Our next concert is next Sunday, March 25th, at the Guildhall, Plymouth.
I usually recommend our concerts with a degree of enthusiasm to match the programme. I’m sorry to say that in this case I can only recommend half of the concert. One lovely work that’s well worth coming for, another that … isn’t.
The work I can enthusiastically recommend is Andrew Carter’s Benedicite. This is my first encounter with Carter’s music, and it’s been a delight! The work sets childishly simple religious words and has a certain aura of the nursery. But musically speaking it’s the deceptive simplicity of Peter and the Wolf or the Young Person’s Guide to the Orchestra, with a directness built on foundations that are sometimes far from simple. Indeed, the complexity of the rhythms make this rather challenging to sing, most notably where different performers’ rhythms cut across each other. But to hear it you’d think it was all very simple and effortless, even when that little “waltz” tune is really in 5/4! And it’s easy to overlook the naffness of the words when the music is so evocative as, for example, the brittle coldness of “snow and ice”.

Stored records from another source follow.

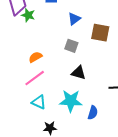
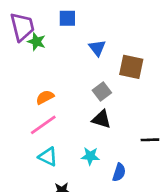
blue triangle: (74, 19) -> (97, 48), turned -32
gray square: (71, 46) -> (102, 91), moved, turned 32
cyan star: (71, 101) -> (90, 156), size x0.6

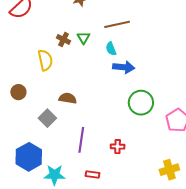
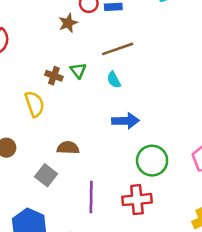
blue arrow: (124, 67) -> (125, 121), moved
green circle: (141, 103) -> (152, 161), moved
red cross: (118, 147) -> (137, 200), size x1.6

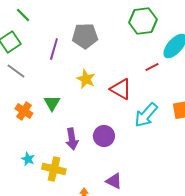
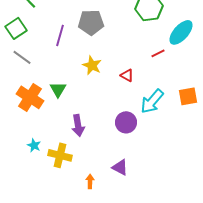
red triangle: (121, 89) -> (127, 75), size x0.6
orange cross: (24, 111) -> (30, 97), size x1.5
purple circle: (104, 136) -> (126, 122), moved

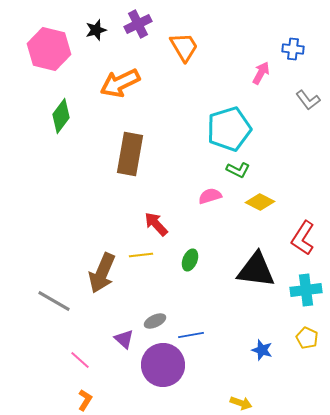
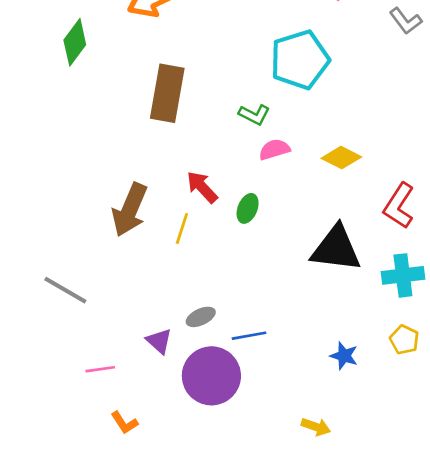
green L-shape: (238, 170) -> (254, 115), moved
yellow line: (141, 255) -> (182, 229), turned -65
green ellipse: (190, 260) -> (248, 208), moved
brown arrow: (102, 273) -> (130, 210), moved
pink line: (80, 360) -> (100, 369), turned -50
orange L-shape: (85, 400) -> (124, 423), moved, turned 115

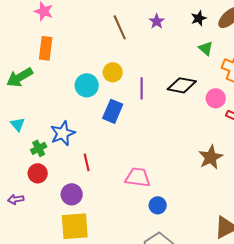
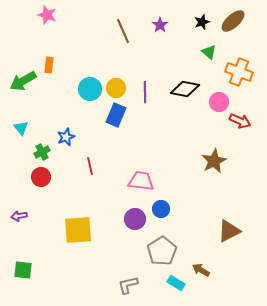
orange rectangle: (46, 48) -> (49, 65), moved, size x0.7
yellow circle: (113, 72) -> (116, 88), moved
blue star: (63, 133) -> (66, 137), size x0.7
purple circle: (72, 194) -> (135, 219), moved
purple arrow: (16, 199) -> (19, 216), moved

Unfortunately the other work is the longer, and frankly makes the Victorian hymns we used to suffer in school assembly sound positively inspiring by contrast. Carl Jenkins is surely the archetypal product of a music “industry” that decided it wanted a genre to call “classical” by virtue of using classical forces, but over which it could exercise intellectual property rights. Jenkins’s muzak (a requiem) is so dreary as to make an hour in B&Q seem preferable: at least there one might be inspired to buy something to improve ones home. Where there is a flicker of interest it’s utterly derivative: the first movement is the most interesting, but that’s because it’s drawn from the Fauré – echos of which recur later. Elsewhere Jenkins even manages to dumb down Lloyd Webber’s Pie Jesu.
Given two such contrasting works, I leave it to those readers within evening-out distance of Plymouth to decide whether to read this as a recommendation.